Un texte qui s'enracine dans le monde du théâtre, quelques oeuvres qui ont marqué la vie de Geneviève Robitaille. Un récit d'amitié, de présence à l'autre, d'espoir même si Geneviève Robitaille se demande s'il y aura encore de la lumière en ouvrant les yeux avec le matin. Chaque jour se colore devant une petite fille qui s'approche avec toute l'innocence du monde.
Un journal intime, une écriture bien menée, toujours vraie, sensible et retenue. Des moments de bonheur comme cette fin de millénaire que l'auteure vit dans le jardin, en pleine nuit, le visage tourné vers ces étoiles fragiles que plus personne ne regarde. Geneviève Robitaille nous dit encore une fois que l'extraordinaire se cache dans les petites choses et que le merveilleux, l'incroyable, la grandeur se dissimule dans son jardin, à l'ombre d'un arbre qui s'habille de toutes les feuilles de l'été et qui s'enivre du chant des oiseaux.

«Mes jours sont vos heures» de Geneviève Robitaille est paru aux Éditions Triptyque.

vendredi 12 avril 2002

Il en est des lieux comme des êtres humains

Julie Stanton revient, après «La passante de Jérusalem», avec «Là-bas, l'isle aux Grues», une suite de poèmes ancrée au milieu du Saint-Laurent. Une île pour ratisser l'imaginaire et se courber sur la vie; un espace dans un continent d'eau qui file, une terre échouée dans la mouvance du temps. L'île, vissée au milieu du fleuve, pousse sur le temps et, peut-être aussi, nous protège des mirages du continent.
Julie Stanton enfonce ses pieds dans cette terre de battures, tend les bras vers le large et «le silence dans le silence» se fait. Elle creuse un peu l'espace. Est-ce possible de respirer à largeur d'horizon et d'abolir «la tentation de l'ailleurs»? Comme si Julie Stanton s'agenouillait dans ce «monastère à ciel ouvert», là où la vie n'a qu'à être la vie.
Pourtant sur le continent, la trépidation bouscule les humains, la mort frappe sur la route près de Bellechasse. Faut-il jeter l'ancre, aimer et se laisser vivre simplement?
Julie Stanton arpente la grande île, l'archipel, hante les saisons qui viennent et vont dans les marées folles, toise les vents du grand large qui se font durs ou enjôleurs selon les équinoxes. L'île respire, enchante, laisse filer des chapelets de sarcelles. Et toujours ce vent lancinant qui porte des voix anciennes, des voix perdues dans les replis du rivage. Meliana et Juliana étaient là, toute attente, il y a si longtemps. C'était hier et aujourd'hui. Elles espéraient la voile, un regard, une main, un corps qui ferait frémir le jour.
«Leur quarantaine s'effiloche à la pointe de l'île. Voici maintenant qu'à l'âge se greffe le manque horizontal et musqué de l'homme.
Elles seraient seules et ensemble.» (p.31)
Des visages effacés, des voix comme un soupir dans les aspérités du jour, un départ et des hommes qui ne rentrent plus, égarés «dans l'éternité des eaux passagères». Mais surtout, un regard sur soi, sur la vie qui devient si rauque dans la mouvance.

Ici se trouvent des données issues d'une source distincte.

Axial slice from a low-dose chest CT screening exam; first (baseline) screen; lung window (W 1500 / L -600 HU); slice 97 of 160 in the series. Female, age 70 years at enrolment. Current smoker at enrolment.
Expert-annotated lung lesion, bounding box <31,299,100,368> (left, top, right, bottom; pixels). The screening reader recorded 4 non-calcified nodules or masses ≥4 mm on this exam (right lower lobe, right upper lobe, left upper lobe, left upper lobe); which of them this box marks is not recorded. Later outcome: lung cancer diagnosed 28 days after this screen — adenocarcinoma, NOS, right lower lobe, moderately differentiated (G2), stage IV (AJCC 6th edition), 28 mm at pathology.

«Le temps est un corridor étroit si tu ne t'y engouffres en défiant tes fragilités. A chaque jour qui se lève tu prends tous les risques à bras-le-corps.» (p.55)
Julie Stanton n'oublie pas malgré «l'arrogante beauté de ce qui perdure». Elle reste consciente. Là-bas, dans le monde, le sang coule. À Sao Paulo, ailleurs à New York.
Mais comment résister aux jours lisses, aux froissements de l'herbe sur les battures, aux oiseaux qui s'envolent dans leurs cris, aux livres ouverts comme les larges fenêtres qui font des signes à la lumière sur le fleuve. Et des dates précises, comme pour un journal, pour se rappeler, pour ne jamais perdre pied.
Des poèmes et des phrases aussi surgissent comme autant d'îles. Gaston Miron, Marie Uguay, Marguerite Duras, Rimbaud et quelques autres emboîtent son pas. Une île, c'est l'échappée. Il suffit d'un peu d'attention et tout remonte à la surface avec l'eau sur la glace quand s'installe le printemps.
Une poésie charnelle, des envols qui reviennent vers soi toutes ailes tendues. Une réflexion, une méditation et surtout un regard tendre sur un bout de terre qui fait germer la poésie. Julie Stanton donne envie de la suivre vers l'église au toit rouge, un livre à la main tout en se laissant imbiber par les odeurs du fleuve et la poussée des saisons.
Les quinze photographies de Régis Mathieu sont autant de morceaux dérobés aux humeurs de l'isle aux Grues. Ces images nous poussent vers le large ou dans les hautes herbes. Comme si le photographe avait suivi l'écrivaine dans ses méditations et ses rondes. Un livre? Bien plus. Un refuge dans un monde de cris et de folies sanglantes.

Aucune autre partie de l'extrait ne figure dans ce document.